■ **Textauszug**
.....
Das helle Licht der Weihnacht lässt auch die dunklen Ecken diese
Festes erkennen:
- Kinder, die gestern abend den Streit ihrer Eltern miterleben mussten.
- Eltern, die darunter gelitten haben, dass sie ihren Kindern nicht
die gewünschten Geschenke machen konnten, weil sie vielleicht aufgrund
von Arbeitslosigkeit nicht mehr soviel Geld verdienen wie noch im vergangenen
Jahr.
- Menschen, die sich in der vergangenen Nacht so einsam gefühlt
haben wie in keiner anderen, weil sie keinen Menschen hatten, mit dem
sie zusammen zusammen sein konnten.
- Menschen, die gerade in dieser Nacht Opfer von Gewalt oder Hass geworden
sind.
Die Güte und Menschenfreundlichkeit Gottes kommt zu ihnen.
.....
■ **Arbeitsaufträge**
a - Ändere im Textauszug über Weihnachten den Abschnitt von „Das helle Licht“ bis einschließlich „zusammen sein konnten.“, indem du „Geschenke“ durch „Spielsachen“ ersetzt, und gib ihn vollständig wieder.
b - Führe den Textauszug über Weihnachten nach seinem letzten Satz weiter.
.....
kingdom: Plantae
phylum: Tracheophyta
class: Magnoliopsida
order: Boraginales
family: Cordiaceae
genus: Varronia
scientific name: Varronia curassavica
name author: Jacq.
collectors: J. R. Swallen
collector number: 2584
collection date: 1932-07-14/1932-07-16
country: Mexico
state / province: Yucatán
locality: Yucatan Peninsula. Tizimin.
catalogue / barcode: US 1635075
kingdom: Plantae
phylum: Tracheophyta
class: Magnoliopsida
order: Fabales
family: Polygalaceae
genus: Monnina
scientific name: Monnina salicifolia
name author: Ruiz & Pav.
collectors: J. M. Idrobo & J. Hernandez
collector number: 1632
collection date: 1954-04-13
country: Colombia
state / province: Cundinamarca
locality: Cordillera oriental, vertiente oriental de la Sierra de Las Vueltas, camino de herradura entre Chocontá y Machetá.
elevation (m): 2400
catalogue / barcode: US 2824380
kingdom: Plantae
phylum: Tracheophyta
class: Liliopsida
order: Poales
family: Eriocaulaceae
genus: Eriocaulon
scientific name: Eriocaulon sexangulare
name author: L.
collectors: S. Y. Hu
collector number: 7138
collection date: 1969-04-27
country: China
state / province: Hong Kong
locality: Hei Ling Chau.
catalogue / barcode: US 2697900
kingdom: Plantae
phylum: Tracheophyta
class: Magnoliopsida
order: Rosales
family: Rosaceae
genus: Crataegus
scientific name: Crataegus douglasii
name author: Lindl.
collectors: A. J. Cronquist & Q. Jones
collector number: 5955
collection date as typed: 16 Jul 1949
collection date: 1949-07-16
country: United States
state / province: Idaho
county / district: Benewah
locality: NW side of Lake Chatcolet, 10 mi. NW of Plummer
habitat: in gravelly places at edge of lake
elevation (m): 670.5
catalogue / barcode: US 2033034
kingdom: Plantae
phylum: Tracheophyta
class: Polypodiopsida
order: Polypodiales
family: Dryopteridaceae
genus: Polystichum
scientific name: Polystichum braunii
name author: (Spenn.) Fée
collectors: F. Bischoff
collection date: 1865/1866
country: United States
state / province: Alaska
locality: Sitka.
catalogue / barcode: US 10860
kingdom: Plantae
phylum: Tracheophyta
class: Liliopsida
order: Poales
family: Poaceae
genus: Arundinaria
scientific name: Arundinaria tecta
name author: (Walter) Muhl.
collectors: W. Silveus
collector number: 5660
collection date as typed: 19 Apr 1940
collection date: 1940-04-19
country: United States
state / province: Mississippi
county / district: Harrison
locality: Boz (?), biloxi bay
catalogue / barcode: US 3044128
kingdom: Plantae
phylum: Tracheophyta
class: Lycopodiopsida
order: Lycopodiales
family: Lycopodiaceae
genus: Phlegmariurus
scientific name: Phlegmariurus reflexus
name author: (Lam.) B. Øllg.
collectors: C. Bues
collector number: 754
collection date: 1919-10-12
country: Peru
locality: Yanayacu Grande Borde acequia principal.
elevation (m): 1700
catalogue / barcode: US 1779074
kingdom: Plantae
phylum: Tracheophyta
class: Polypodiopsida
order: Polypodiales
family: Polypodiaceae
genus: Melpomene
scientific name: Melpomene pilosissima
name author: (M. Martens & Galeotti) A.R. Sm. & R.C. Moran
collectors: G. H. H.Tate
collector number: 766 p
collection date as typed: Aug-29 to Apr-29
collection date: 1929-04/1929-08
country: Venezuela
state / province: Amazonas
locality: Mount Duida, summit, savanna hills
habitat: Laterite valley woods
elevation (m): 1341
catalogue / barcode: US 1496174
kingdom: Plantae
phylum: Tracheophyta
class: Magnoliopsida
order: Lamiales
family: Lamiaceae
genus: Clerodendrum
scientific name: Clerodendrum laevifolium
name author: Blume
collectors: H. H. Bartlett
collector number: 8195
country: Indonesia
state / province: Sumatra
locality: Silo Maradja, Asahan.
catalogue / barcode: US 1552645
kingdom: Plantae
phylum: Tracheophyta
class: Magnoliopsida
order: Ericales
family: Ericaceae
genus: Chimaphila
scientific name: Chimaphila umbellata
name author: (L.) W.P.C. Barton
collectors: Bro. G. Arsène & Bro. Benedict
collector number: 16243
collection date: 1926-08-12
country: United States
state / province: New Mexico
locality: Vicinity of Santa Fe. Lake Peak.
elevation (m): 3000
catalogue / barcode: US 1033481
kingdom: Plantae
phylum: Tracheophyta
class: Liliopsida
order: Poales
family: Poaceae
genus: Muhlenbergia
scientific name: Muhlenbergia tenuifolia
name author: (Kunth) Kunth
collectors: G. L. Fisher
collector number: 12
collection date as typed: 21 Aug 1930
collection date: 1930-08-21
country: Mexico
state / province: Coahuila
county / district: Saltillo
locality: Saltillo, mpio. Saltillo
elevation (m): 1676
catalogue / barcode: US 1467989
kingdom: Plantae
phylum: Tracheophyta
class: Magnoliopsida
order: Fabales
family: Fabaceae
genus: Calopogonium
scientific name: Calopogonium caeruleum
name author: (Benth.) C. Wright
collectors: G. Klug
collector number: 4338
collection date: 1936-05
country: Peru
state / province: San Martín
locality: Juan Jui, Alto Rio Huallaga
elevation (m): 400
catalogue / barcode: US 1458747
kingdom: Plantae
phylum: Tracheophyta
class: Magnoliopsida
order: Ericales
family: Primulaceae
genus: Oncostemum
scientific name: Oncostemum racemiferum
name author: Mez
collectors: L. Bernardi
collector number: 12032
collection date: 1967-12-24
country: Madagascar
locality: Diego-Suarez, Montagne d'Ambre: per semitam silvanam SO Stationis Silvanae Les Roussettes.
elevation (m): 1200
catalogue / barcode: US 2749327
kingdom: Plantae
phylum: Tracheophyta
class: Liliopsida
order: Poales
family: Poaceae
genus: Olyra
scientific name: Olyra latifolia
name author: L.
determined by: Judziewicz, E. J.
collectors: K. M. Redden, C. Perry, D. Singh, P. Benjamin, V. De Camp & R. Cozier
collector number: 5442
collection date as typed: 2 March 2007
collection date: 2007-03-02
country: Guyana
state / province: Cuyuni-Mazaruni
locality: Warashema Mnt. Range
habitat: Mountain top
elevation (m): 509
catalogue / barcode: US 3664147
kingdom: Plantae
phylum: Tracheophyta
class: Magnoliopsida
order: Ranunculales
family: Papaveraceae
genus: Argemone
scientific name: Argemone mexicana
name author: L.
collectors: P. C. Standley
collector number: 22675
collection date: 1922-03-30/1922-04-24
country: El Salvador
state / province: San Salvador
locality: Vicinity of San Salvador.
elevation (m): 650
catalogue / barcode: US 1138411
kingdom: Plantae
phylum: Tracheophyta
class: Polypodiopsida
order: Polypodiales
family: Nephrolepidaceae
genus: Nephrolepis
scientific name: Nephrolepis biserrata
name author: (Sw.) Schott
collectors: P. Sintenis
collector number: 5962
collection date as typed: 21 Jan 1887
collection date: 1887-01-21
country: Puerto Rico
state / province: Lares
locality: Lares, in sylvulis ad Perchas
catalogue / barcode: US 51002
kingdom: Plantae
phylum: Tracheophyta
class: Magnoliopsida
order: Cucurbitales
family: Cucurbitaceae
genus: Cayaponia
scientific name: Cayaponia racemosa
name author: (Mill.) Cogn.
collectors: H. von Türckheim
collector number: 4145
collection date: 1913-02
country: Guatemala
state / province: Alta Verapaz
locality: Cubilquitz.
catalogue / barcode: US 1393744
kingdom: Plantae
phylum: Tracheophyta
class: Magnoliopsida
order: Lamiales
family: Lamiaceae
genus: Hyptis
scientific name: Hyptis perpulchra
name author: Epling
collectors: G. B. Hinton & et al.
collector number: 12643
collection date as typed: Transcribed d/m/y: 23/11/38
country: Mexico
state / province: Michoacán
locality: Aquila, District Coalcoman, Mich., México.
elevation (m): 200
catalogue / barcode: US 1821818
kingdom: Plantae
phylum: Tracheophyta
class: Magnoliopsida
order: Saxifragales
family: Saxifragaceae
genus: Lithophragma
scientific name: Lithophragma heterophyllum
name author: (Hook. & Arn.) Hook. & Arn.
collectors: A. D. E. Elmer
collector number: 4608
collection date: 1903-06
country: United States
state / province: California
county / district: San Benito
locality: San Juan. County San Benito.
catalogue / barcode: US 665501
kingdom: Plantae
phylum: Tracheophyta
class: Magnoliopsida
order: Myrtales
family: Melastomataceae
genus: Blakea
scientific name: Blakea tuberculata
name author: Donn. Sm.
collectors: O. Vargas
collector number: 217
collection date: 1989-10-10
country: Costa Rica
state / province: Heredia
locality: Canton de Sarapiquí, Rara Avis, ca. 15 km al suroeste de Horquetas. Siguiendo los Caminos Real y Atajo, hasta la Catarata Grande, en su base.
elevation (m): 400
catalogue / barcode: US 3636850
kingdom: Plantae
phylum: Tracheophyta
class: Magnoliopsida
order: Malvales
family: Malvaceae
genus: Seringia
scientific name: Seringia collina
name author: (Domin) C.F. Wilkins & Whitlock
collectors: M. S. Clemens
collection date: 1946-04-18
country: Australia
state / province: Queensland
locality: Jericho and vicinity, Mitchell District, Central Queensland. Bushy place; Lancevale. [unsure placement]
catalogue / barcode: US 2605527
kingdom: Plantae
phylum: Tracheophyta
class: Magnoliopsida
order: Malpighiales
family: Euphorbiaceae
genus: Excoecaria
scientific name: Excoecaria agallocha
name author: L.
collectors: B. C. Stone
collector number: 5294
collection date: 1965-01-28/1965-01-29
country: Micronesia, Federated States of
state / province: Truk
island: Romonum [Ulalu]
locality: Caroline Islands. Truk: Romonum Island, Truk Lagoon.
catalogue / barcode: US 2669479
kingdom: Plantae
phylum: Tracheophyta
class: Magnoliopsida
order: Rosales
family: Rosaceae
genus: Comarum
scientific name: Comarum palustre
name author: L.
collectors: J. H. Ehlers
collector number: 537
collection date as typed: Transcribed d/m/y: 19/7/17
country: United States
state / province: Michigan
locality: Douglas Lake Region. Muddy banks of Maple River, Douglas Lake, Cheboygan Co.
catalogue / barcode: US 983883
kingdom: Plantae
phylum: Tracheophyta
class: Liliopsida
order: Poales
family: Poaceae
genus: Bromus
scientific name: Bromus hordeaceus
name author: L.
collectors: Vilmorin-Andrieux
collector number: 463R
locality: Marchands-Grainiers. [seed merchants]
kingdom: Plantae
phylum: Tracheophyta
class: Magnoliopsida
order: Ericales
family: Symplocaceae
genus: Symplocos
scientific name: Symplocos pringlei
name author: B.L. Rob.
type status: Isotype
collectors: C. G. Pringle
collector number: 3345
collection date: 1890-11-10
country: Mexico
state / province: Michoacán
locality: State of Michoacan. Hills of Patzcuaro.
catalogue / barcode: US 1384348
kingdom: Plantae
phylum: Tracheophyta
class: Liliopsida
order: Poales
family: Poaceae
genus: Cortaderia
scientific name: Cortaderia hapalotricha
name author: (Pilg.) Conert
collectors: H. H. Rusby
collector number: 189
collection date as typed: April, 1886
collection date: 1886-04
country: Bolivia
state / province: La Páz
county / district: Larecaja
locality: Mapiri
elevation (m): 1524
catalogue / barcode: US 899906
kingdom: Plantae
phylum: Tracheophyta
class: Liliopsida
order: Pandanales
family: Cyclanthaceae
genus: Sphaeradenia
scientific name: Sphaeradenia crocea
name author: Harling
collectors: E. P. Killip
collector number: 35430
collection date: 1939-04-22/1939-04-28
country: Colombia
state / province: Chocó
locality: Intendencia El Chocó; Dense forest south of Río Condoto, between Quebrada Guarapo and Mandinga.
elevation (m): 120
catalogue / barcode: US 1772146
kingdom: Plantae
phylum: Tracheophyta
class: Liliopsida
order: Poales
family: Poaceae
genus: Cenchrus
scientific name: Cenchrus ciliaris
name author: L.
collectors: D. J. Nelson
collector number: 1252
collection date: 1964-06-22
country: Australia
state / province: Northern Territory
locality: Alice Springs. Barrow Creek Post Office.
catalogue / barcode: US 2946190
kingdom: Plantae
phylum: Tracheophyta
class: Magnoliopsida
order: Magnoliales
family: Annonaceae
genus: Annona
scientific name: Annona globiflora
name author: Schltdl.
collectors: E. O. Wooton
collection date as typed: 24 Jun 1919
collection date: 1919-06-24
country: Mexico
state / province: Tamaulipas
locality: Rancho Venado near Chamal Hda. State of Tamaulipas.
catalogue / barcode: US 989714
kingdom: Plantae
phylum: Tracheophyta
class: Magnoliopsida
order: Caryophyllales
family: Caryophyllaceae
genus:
.....
■ **Lösungen**
a -
Das helle Licht der Weihnacht lässt auch die dunklen Ecken diese
Festes erkennen:
- Kinder, die gestern abend den Streit ihrer Eltern miterleben mussten.
- Eltern, die darunter gelitten haben, dass sie ihren Kindern nicht
die gewünschten Spielsachen machen konnten, weil sie vielleicht aufgrund
von Arbeitslosigkeit nicht mehr soviel Geld verdienen wie noch im vergangenen
Jahr.
- Menschen, die sich in der vergangenen Nacht so einsam gefühlt
haben wie in keiner anderen, weil sie keinen Menschen hatten, mit dem
sie zusammen zusammen sein konnten.

b -
Wie die Hirten sich verwandeln ließen von dem, was sie gesehen
und gehört haben, so können auch wir uns erneuern lassen durch
den Heiligen Geist, der reichlich über uns ausgegossen ist. Und
wir können hingehen und wie die Hirten Zeugen des Weihnachtsgeschehens
sein
Die Menschen wunderten sich über das, was die Hirten ihnen sagten.
Und auch wir staunen, wo Gewalt und Hass überwunden werden und
Menschen Kraft bekommen, Inseln von Frieden und Gerechtigkeit zu bauen.
Neve schalom, Oase des Friedens heißt ein kleines Dorf zwischen
Jerusalem und Tel Aviv. Jüdische und palästinensische Staatsbürger
Israels leben hier gleichberechtigt zusammen. Die Grundschule unterrichtet
zweisprachig und die Friedensschule hält Seminare und Begegnungen
für jüdische und palästinensische Jugendliche und Erwachsene.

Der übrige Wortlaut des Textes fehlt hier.